Written instruction:
Pull out every line of the data below that contains the string "track", matching case exactly.

Stored items from a collection:
--- begin ---
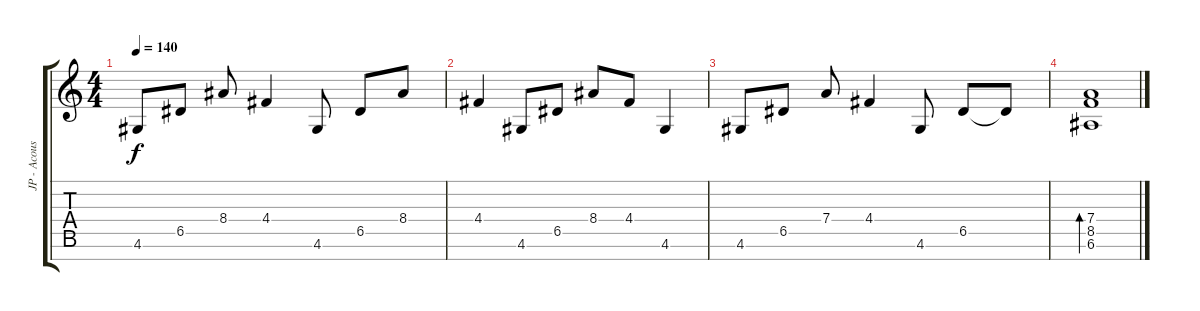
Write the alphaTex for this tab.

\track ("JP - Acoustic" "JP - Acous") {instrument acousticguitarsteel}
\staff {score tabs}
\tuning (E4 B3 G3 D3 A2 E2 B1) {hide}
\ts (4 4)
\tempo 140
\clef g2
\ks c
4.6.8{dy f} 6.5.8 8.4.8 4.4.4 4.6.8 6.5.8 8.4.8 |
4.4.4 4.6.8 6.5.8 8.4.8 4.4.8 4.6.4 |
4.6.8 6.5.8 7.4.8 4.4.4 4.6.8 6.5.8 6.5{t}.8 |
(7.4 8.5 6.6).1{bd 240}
--- end ---
--- begin ---
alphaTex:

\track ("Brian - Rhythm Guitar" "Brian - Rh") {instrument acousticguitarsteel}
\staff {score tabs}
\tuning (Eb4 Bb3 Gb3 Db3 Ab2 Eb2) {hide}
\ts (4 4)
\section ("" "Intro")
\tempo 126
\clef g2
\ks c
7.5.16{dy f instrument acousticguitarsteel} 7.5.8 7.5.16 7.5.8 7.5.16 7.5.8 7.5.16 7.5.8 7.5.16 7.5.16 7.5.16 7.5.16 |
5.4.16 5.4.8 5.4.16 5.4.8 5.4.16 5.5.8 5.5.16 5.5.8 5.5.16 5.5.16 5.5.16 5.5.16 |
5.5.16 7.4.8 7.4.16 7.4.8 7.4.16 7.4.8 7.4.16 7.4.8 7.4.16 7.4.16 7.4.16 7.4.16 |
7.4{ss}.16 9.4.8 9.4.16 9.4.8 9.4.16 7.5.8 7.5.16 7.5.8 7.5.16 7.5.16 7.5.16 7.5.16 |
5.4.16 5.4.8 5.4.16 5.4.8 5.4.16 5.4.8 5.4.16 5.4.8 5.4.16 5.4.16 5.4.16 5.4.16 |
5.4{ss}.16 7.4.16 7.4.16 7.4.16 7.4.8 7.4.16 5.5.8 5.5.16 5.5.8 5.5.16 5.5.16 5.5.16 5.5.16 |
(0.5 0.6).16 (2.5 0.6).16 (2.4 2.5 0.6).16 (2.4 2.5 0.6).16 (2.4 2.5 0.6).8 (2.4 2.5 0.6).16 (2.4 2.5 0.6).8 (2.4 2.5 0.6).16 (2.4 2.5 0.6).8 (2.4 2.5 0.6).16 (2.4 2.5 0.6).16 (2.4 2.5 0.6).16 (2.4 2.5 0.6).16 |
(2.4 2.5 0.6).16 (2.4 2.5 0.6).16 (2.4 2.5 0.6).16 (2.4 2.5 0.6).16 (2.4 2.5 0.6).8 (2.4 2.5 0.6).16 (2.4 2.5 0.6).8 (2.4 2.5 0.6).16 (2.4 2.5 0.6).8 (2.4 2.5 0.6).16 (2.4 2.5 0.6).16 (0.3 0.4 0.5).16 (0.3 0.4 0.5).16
--- end ---
--- begin ---
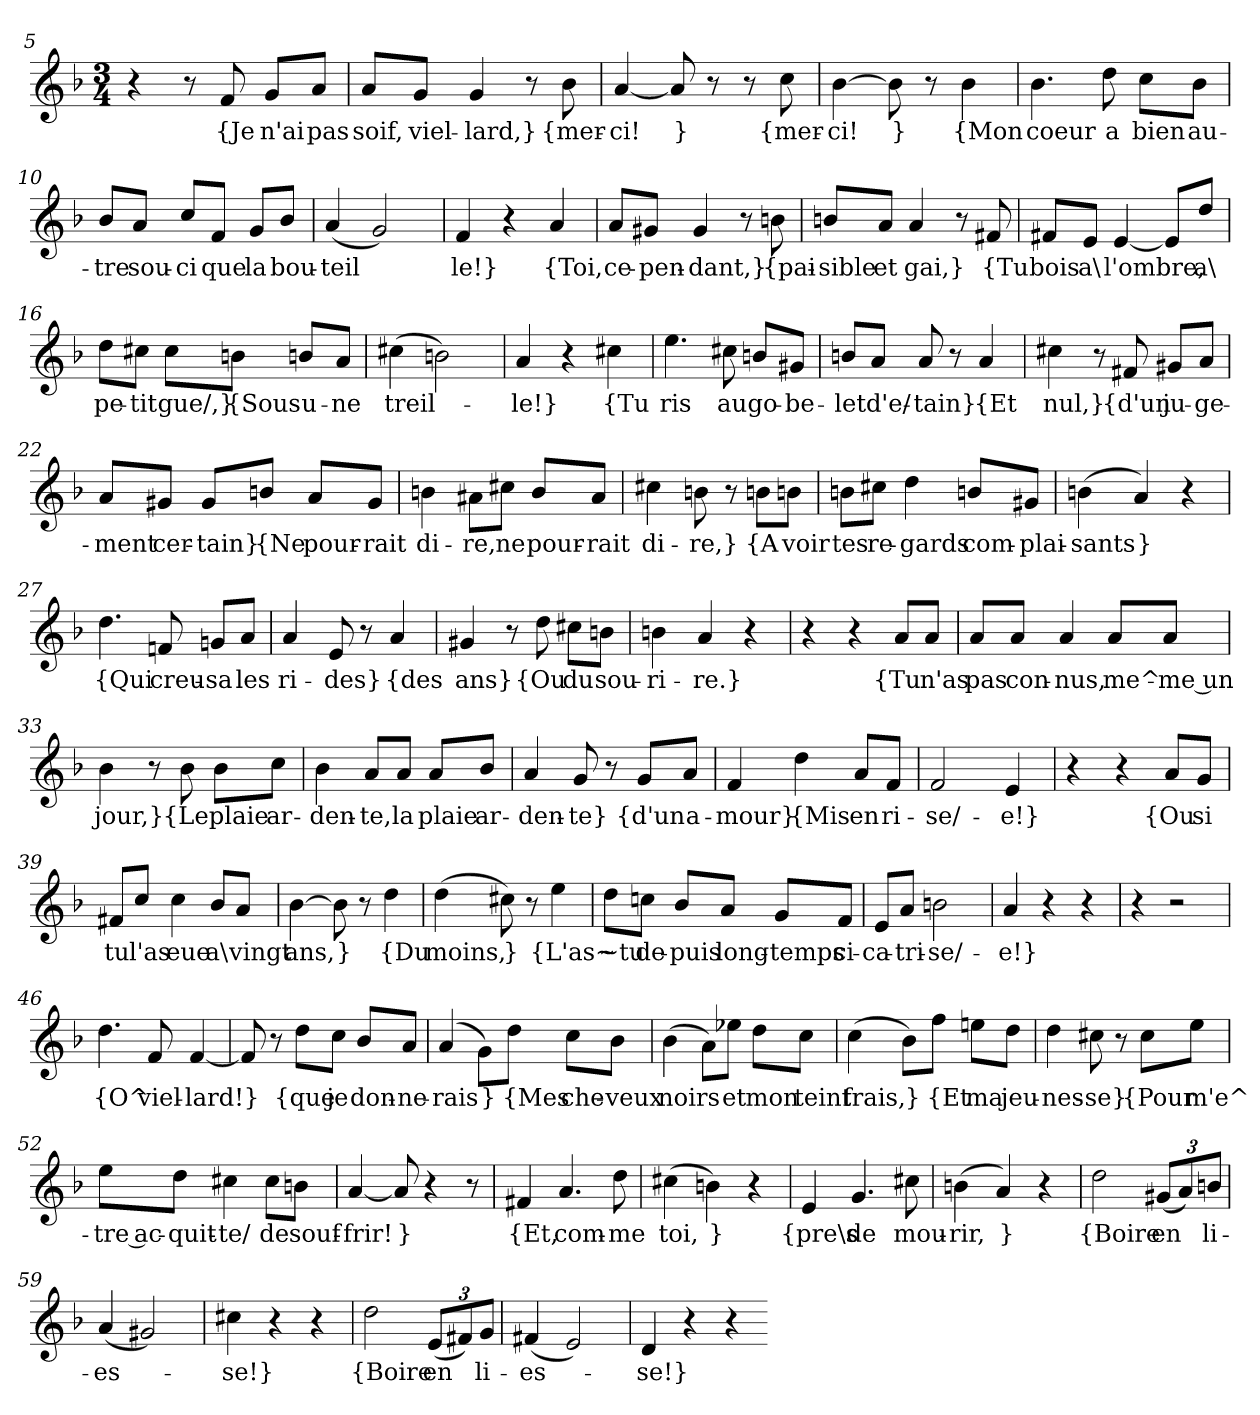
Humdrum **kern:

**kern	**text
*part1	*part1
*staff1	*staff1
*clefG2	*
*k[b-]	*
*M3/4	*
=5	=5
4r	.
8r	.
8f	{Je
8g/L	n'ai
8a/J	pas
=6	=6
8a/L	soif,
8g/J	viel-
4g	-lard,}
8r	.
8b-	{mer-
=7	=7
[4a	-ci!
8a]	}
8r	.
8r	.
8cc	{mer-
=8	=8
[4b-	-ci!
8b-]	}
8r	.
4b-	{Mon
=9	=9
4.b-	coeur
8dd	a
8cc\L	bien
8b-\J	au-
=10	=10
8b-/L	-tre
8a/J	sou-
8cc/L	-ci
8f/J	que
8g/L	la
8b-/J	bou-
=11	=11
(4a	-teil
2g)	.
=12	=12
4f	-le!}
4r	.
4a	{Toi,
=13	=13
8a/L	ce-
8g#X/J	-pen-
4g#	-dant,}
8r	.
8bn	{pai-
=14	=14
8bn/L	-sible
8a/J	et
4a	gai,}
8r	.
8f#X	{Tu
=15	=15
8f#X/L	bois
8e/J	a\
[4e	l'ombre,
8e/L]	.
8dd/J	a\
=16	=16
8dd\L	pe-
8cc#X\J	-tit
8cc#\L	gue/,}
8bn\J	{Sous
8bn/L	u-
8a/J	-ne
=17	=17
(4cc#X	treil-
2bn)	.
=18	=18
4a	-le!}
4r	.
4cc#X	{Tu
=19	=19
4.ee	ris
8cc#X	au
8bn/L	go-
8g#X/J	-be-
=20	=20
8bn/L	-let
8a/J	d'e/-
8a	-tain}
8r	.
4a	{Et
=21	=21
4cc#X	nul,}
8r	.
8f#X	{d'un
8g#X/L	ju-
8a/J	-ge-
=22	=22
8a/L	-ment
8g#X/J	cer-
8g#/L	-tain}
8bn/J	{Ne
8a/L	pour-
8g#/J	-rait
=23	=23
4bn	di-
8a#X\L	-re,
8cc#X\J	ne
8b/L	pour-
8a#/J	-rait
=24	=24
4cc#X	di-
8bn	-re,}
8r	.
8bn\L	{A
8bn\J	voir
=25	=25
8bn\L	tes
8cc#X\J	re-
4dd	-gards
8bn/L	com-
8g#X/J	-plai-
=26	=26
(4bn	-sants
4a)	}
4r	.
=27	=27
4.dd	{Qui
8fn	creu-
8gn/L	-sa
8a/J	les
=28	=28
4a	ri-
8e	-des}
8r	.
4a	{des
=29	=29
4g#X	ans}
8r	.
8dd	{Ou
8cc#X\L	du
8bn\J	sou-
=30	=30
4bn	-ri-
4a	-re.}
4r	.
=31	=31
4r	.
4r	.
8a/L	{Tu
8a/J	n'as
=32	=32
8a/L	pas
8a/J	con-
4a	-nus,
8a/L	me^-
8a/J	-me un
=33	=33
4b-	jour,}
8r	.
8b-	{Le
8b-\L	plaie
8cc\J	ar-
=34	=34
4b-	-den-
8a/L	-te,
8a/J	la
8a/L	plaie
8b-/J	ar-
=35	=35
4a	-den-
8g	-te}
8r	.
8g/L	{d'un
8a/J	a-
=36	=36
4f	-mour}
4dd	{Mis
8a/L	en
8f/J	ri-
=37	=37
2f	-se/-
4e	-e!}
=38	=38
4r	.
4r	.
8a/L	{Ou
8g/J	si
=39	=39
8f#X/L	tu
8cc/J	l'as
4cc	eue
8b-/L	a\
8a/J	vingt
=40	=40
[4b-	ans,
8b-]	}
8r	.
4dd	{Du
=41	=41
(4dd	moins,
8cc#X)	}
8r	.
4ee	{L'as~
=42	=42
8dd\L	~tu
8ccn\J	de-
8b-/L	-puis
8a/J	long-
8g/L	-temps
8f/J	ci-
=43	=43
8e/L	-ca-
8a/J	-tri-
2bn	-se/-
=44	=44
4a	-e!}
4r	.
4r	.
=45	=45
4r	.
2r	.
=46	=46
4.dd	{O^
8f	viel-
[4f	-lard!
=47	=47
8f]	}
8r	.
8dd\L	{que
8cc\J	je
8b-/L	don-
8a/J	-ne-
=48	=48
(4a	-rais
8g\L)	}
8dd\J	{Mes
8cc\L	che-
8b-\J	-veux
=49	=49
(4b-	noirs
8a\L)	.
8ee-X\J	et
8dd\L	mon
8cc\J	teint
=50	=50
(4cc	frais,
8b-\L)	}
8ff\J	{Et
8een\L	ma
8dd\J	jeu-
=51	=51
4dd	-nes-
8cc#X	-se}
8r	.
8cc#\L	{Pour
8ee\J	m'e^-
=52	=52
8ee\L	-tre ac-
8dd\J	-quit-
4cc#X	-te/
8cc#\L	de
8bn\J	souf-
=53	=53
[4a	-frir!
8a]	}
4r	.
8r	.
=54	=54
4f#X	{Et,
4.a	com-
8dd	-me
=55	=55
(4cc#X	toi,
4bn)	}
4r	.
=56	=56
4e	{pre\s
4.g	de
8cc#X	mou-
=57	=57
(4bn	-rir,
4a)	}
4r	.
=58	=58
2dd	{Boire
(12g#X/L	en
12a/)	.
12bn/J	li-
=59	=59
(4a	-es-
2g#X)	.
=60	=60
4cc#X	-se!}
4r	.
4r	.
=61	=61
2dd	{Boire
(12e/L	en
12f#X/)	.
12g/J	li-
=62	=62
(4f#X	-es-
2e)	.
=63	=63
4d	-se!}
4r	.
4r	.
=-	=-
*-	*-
--- end ---
Final result:
\track ("JP - Acoustic" "JP - Acous") {instrument acousticguitarsteel}
\track ("Brian - Rhythm Guitar" "Brian - Rh") {instrument acousticguitarsteel}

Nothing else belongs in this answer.